Méthodes : Nous rapportons les caractéristiques cliniques, biologiques, histologiques et pronostiques de 23 patients présentant une atteinte rénale histologiquement prouvée, secondaire à une cryoglobuline monoclonale.
Résultats : 17 hommes, 6 femmes, d'âge médian 61,8ans, présentaient initialement : syndrome néphritique aigu (78%) sinon néphrotique, hématurie constante, protéinurie abondante (médiane=3g/24h), insuffisance rénale aigue (créatinine médiane = 205 μmol/L), requérant parfois une suppléance extra-rénale d'emblée (26%), hypertension artérielle (91%) souvent sévère. Treize patients (56%) présentaient des signes extra-rénaux, principalement cutanés (48%) ou articulaires (26%). La cryoglobulinémie monoclonale était surtout d'isotype IgG (79%), notamment IgG1, kappa (70%), majoritairement de faible abondance, parfois indétectable (30%). L'hémopathie causale (13 gammapathies monoclonales de signification rénale, 1 myélome multiple, 3 leucémies lymphoïdes chroniques, 5 lymphomes malins non Hodgkinien B, 1 macroglobulinémie de Waldenström) était le plus souvent découverte lors de l'atteinte rénale. L'histologie rénale retrouvait essentiellement une GNMP (63%), ou une GN endocapillaire diffuse (17%). Les lésions de vascularite rénale étaient courantes (56%), de même que des dépôts de C3 (65%). L'organisation ultra-structurale était microtubulaire (74%), voire cristalline (crystalcryoglobulinémie, n=6). Tous les patients ont été traités avec des chimiothérapies à base d'alkylants, de rituximab, de bortezomib et/ou de lénalidomide, 7 ont bénéficié d'échanges plasmatiques. Au terme d'un suivi médian de 46 mois, 11 patients étaient hémodialysés chroniques, 9 présentaient un eDFG "supérieur ou égal" 45ml/min/1.73m², et 7 sont décédés.

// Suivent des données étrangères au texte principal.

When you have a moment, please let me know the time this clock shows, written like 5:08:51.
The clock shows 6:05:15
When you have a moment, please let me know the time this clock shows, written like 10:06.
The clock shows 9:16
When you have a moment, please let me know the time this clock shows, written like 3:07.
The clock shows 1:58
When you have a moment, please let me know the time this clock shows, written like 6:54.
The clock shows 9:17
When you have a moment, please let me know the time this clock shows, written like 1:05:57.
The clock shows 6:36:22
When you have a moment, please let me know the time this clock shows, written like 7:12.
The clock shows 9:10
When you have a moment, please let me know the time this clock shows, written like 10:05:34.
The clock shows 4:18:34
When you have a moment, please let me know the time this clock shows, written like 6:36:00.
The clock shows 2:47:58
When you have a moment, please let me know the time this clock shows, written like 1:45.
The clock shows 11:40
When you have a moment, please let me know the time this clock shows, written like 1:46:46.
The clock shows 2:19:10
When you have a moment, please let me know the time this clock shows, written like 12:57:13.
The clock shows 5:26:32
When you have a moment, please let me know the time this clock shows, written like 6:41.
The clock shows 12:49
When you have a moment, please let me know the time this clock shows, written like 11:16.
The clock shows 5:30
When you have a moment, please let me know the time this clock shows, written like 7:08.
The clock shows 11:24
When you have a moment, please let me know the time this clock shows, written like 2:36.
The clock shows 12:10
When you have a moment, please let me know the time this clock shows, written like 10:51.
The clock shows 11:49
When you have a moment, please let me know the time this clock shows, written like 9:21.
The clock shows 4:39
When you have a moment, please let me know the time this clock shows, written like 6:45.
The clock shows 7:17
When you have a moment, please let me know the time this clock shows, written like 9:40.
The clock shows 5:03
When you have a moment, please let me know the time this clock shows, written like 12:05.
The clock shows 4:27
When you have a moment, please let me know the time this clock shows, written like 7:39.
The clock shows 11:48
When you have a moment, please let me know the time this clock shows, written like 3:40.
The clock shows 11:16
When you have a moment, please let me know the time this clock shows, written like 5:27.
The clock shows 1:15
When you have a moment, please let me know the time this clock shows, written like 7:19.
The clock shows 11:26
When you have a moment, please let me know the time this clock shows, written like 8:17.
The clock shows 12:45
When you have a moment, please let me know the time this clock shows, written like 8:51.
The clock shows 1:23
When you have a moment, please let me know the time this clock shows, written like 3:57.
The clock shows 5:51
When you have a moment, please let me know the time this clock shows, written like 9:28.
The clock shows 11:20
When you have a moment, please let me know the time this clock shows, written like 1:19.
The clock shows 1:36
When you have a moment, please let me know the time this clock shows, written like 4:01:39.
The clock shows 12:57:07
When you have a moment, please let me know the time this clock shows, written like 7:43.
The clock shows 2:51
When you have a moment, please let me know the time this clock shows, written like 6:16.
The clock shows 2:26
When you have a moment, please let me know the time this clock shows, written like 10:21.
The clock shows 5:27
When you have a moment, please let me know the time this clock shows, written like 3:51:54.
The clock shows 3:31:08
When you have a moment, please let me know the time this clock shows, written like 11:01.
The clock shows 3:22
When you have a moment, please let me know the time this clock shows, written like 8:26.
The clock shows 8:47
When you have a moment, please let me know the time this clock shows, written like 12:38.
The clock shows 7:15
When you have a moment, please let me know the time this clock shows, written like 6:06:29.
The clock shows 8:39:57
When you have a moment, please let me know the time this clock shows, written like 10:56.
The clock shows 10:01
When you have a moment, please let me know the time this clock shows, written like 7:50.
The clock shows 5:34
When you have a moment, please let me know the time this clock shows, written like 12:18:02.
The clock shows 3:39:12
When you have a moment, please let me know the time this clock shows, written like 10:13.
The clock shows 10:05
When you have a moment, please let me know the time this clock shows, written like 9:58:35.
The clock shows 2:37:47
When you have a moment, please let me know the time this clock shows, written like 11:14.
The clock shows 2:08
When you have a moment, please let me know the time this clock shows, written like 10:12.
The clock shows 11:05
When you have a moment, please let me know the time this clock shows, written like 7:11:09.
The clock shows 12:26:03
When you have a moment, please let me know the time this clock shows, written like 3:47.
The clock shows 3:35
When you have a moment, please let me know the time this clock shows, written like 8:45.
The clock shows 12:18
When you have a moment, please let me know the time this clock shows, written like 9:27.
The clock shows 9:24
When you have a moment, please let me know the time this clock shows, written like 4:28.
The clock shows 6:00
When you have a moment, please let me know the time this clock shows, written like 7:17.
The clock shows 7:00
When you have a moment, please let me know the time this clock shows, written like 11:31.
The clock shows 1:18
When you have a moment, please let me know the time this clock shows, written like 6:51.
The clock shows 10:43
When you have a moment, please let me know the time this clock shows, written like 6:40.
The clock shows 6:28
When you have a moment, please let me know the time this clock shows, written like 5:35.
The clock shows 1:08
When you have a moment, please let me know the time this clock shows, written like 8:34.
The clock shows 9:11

Conclusion : Les GN des cryoglobulines de type I sont bruyantes, et surviennent de manière volontiers isolée. L'isotype IgG, notamment IgG1, kappa, semble particulièrement impliqué, en lien avec des caractéristiques néphritogènes qui restent à préciser. S'associant à des hémopathies de faible masse, les GN cryoglobulinémiques se distinguent par des lésions fréquentes de vascularite, et une organisation ultrastructurale microtubulaire voire cristalline, posant le diagnostic même en l'absence de cryoglobulinémie détectable. Le traitement vise une réponse hématologique rapide par des chimiothérapies qui doivent cibler la nature plasmocytaire ou non du clone B sécrétant, l'atteinte rénale altérant le pronostic vital.